Segundo a coordenadora do Sindicato Estadual dos Profissionais da Educação do Rio de Janeiro (Sepe-RJ), Helenita Beserra, a categoria da rede estadual decidiu, em assembleia, voltar a se reunir, em 5 de maio, para avaliar a entrada em estado de greve. Após o encontro, houve um ato em frente à Assembleia Legislativa do Estado do Rio de Janeiro (Alerj).


Já os profissionais da rede municipal definiram uma nova assembleia para o dia 16 de maio.
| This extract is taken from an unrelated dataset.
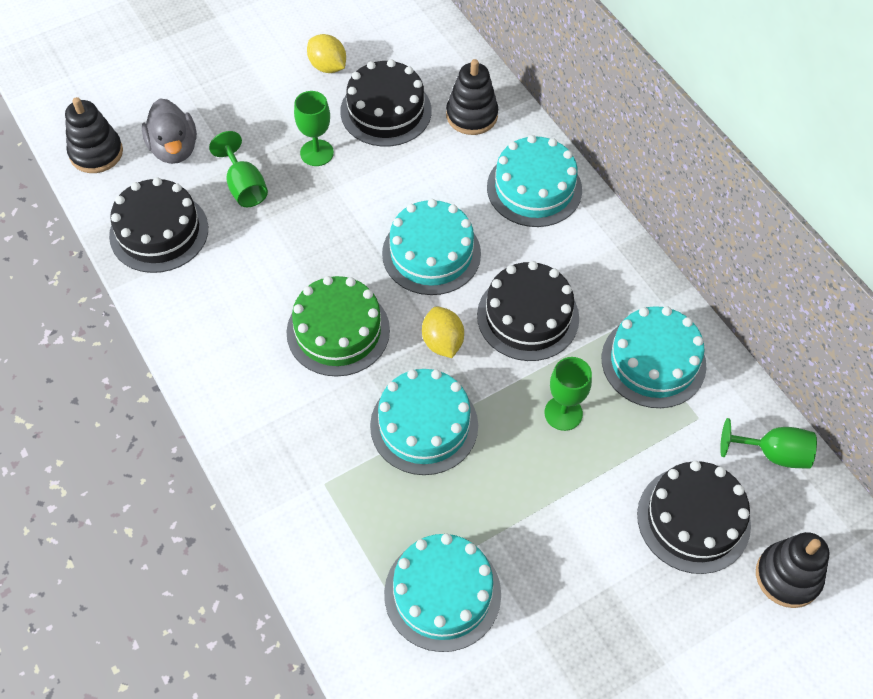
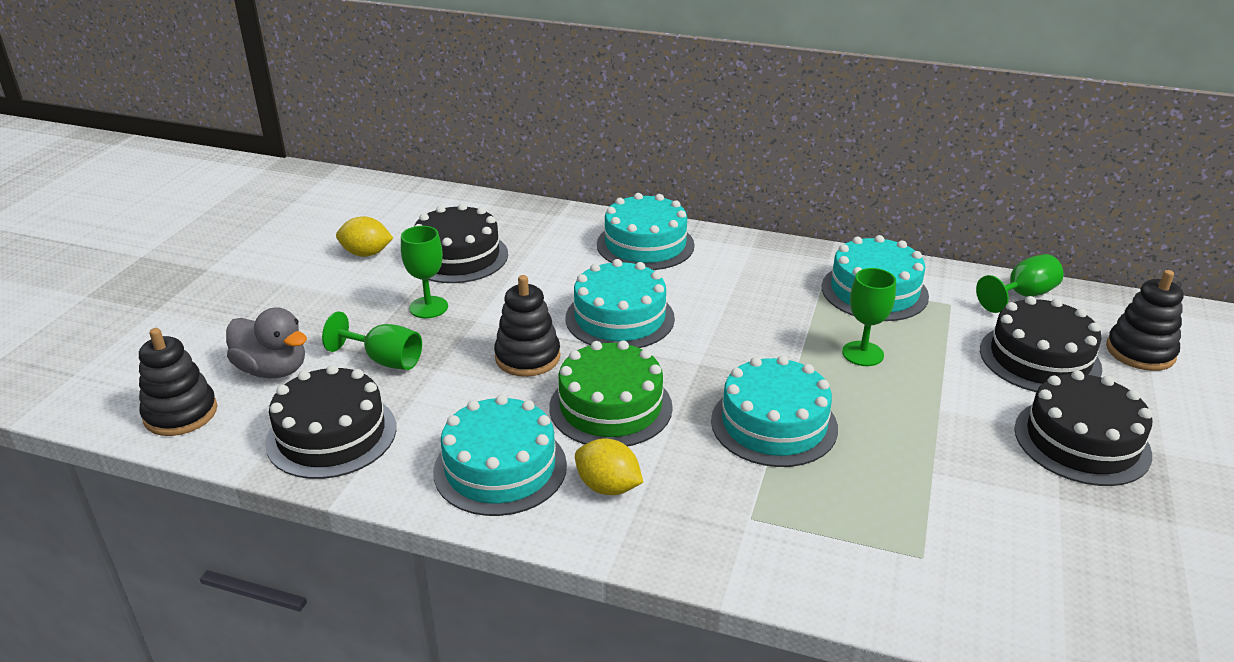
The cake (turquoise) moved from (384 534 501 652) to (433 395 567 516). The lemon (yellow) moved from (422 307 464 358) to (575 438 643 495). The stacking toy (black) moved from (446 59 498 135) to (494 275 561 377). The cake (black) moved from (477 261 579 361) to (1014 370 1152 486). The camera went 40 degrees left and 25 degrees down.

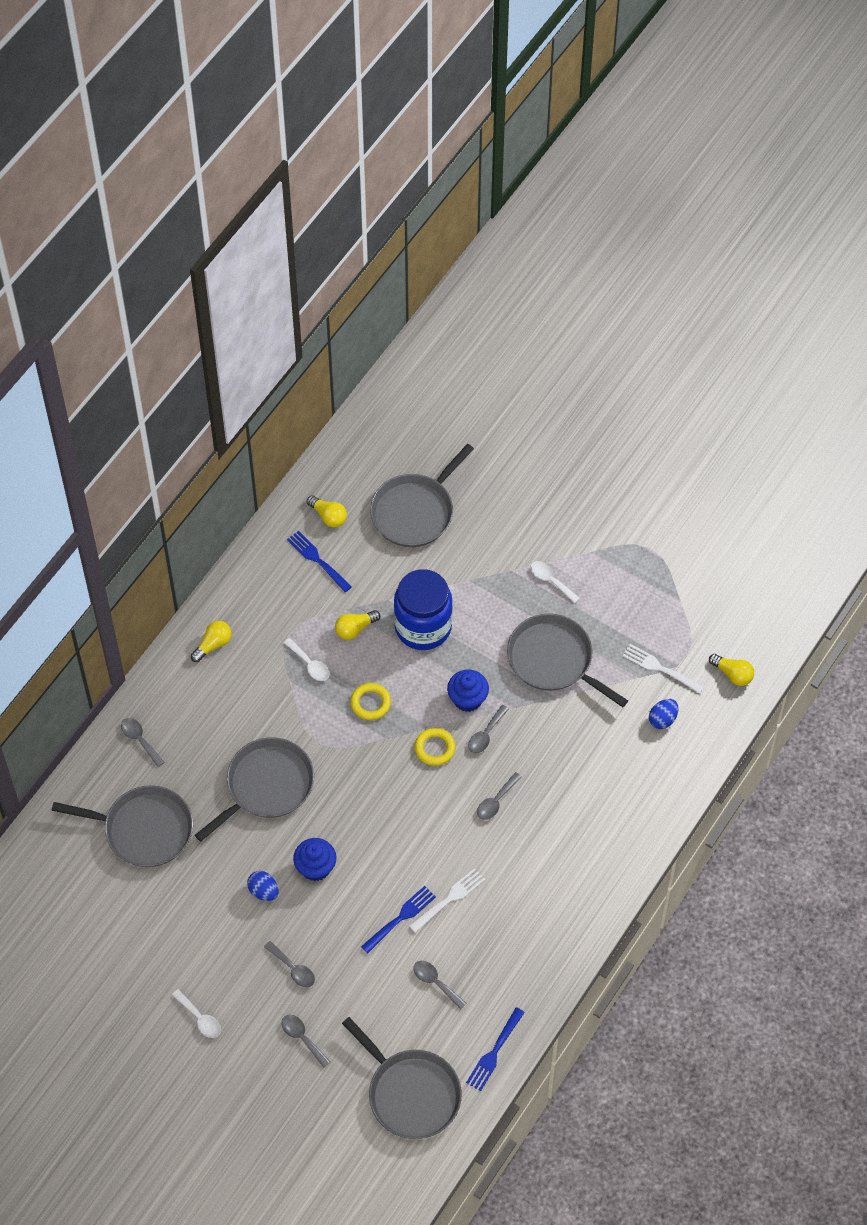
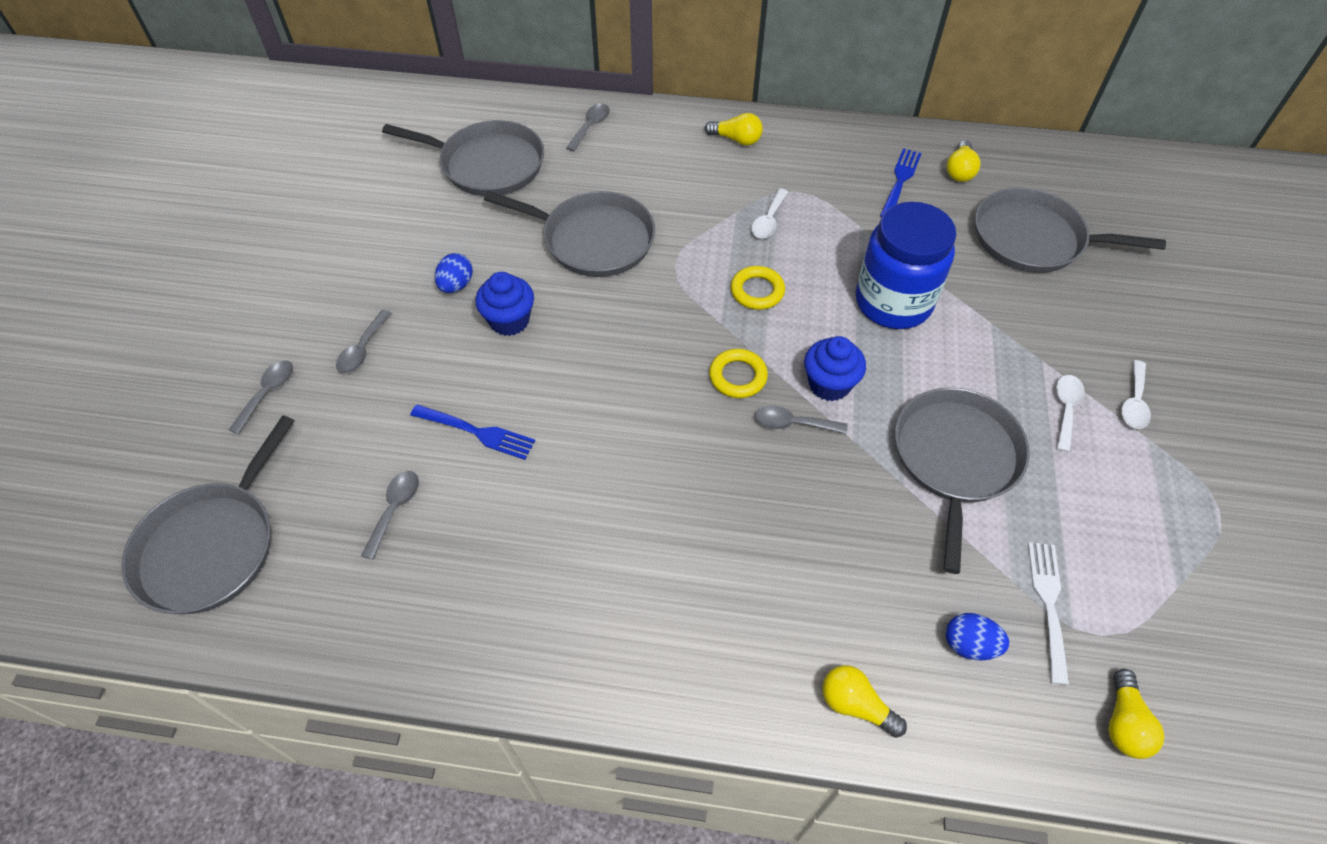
The fork (white) at (409 868 485 933) disappeared. The fork (blue) at (466 1007 525 1091) disappeared. The spoon (grey) at (477 772 522 820) disappeared. The spoon (white) moved from (172 989 221 1038) to (1121 360 1151 429). The light bulb (yellow) moved from (335 610 380 640) to (822 665 907 738). The pan (grey) at (52 785 193 867) turned 60 degrees counterclockwise. The camera went 65 degrees right and 5 degrees down.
Na capital, o grupo realizou um ato público na Cinelândia, região central da cidade, depois da assembleia.


A principal reivindicação, nos dois casos, é a recomposição das perdas salariais acumuladas nos últimos anos.


De acordo com cálculo do Sepe em parceria com o Departamento Intersindical de Estatística e Estudos Socioeconômicos (Dieese), houve perdas de 24,07% nos salários desde 2019. No caso da rede estadual, o índice necessário de reajuste seria de cerca de 56% sobre os salários de janeiro de 2026.


Além do reajuste, professores municipais cobram o fim da chamada minutagem (mais horas-aula trabalhadas sem a devida remuneração), o pagamento do Acordo de Resultados 2024 (14º salário), o cumprimento do piso nacional para Professoras Adjuntas da Educação Infantil (PAEIs), o descongelamento do tempo de serviço durante a pandemia, o aumento do vale-refeição e mudanças nas regras de remoção.


Na rede estadual, a categoria também reivindica o cumprimento integral do acordo de recomposição firmado com a Alerj em 2021. O combinado estabeleceu 26,5% de reposição, parcelados em três etapas, das quais apenas a primeira foi paga. Os professores também pedem a implementação do piso nacional do magistério.


Em nota, a Secretaria Estadual de Educação afirmou que as aulas ocorreram normalmente e sem impacto na rede durante a paralisação. A pasta declarou ainda que respeita o direito de manifestação dos servidores e que segue trabalhando pela valorização do magistério.


A Secretaria Municipal de Educação informou que mantém diálogo constante com o sindicato e tem realizado reuniões frequentes com representantes da categoria.